What we know for sure is that Nona, whose head we’re in for the bulk of this novel, is a charmer. Six months after the end of Harrow, she considers herself to be six months old. She is complacently vain, childishly impulsive, and passionately devoted to her adult guardians, her school friends, and dogs in equal measure. She loves butt jokes, finds both swords and bones dull, crushes madly on every particularly strong woman she crosses paths with, and can understand any language. Oh, and something mysterious and horrifying happens when she gets mad.

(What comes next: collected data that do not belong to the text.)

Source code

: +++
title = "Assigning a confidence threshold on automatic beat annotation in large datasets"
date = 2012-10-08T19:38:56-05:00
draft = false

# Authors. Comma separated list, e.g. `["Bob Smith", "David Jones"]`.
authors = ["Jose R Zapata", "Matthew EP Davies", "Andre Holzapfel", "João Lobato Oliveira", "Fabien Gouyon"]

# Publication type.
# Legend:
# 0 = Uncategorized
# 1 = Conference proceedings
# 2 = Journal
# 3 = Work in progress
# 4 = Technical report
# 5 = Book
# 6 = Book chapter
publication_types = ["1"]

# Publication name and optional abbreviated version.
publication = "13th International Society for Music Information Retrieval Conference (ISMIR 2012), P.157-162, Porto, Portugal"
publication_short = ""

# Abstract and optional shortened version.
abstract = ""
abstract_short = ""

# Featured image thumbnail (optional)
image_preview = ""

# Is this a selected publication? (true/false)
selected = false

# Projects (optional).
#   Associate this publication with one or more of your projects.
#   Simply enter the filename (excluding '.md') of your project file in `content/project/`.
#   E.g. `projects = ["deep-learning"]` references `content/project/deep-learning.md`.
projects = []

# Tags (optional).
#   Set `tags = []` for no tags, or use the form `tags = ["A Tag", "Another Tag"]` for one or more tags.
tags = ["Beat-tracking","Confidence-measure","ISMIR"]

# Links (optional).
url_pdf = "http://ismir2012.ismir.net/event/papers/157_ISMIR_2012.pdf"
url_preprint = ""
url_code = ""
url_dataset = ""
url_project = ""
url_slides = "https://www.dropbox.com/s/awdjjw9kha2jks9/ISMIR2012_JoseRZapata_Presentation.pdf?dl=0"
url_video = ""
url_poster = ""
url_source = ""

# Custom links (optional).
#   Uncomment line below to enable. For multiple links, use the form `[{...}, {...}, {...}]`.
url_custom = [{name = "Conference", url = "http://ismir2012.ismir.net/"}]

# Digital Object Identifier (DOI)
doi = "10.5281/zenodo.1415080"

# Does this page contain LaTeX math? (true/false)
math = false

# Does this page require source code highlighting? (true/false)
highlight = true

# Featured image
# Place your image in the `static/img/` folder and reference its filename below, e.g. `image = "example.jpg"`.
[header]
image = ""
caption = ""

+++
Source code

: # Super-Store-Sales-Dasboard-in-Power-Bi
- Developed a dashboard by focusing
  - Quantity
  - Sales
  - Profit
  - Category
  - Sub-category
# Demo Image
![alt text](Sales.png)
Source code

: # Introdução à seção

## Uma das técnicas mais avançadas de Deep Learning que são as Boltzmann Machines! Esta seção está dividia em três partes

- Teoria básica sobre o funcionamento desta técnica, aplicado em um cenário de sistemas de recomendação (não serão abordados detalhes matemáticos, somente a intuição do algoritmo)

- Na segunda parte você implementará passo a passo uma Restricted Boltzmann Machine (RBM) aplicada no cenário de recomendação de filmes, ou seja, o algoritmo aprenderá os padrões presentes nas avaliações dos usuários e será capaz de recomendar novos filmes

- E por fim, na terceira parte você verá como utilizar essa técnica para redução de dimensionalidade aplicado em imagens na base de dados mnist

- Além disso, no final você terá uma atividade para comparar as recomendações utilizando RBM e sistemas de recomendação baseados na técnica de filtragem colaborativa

Nona is living on an unnamed planet that doesn’t appear to be a part of the necromantic Empire we’ve spent the rest of this series exploring. This planet exists in a much more straightforward universe, far closer to our contemporary world than the gothic fantasia of the Empire: a place with fast food restaurants and office buildings and absolutely no magic whatsoever. There, Nona goes about her daily life of attending school and plotting the guest list for her forthcoming one-year birthday party. (She wants to have it on the beach, and would like every dog of her acquaintance to attend, especially the one with six legs. Muir has given me her blessing to assure you that the dog lives.) In the background, dark machinations are in progress, of which Nona appears to be only half aware.

The refugees who flock to this planet consider necromancers to be zombies, and they live in fear of falling under zombie control. This political atmosphere makes matters difficult for Nona’s guardians, who include multiple familiar names and faces from the Empire — although said names and the faces don’t always combine in the ways we’re used to. The body-sharing of this universe is only getting more complicated! All of the guardians, however, are cooperating warily with The Blood of Eden, the militant anti-imperial group we learned of in the previous two volumes.

What’s going on in the Empire while Nona writes her guest list and her guardians help plot its destruction? We get a peek in that direction eventually. But before then, most of our glimpses into the Empire are looking not at its present, but at its origin. In periodic interstitials, we see John the Emperor-God in an apocalyptic dreamscape with Harrow, telling her the story of how he went from being just some guy named John to being some guy named John with godlike powers.

It’s here that we learn more about the key to Muir’s mythology, and the metaphor living at its heart. That metaphor is both more Catholic and more current than the rest of this series let on, and it comes together with such tenderness and urgency that it could, like a Lyctor on a rampage, rip the heart right out of you.

Then Nona, who urgently demands to express her love to everyone she has ever met, will bring your heart back to life again.

Nona the Ninth is a deceptive book: Its sweetness hides teeth, and then its teeth hide more sweetness. As long as you go in without expecting fancy things like being able to understand every detail of the action in a literal and straightforward way, it will treat you right.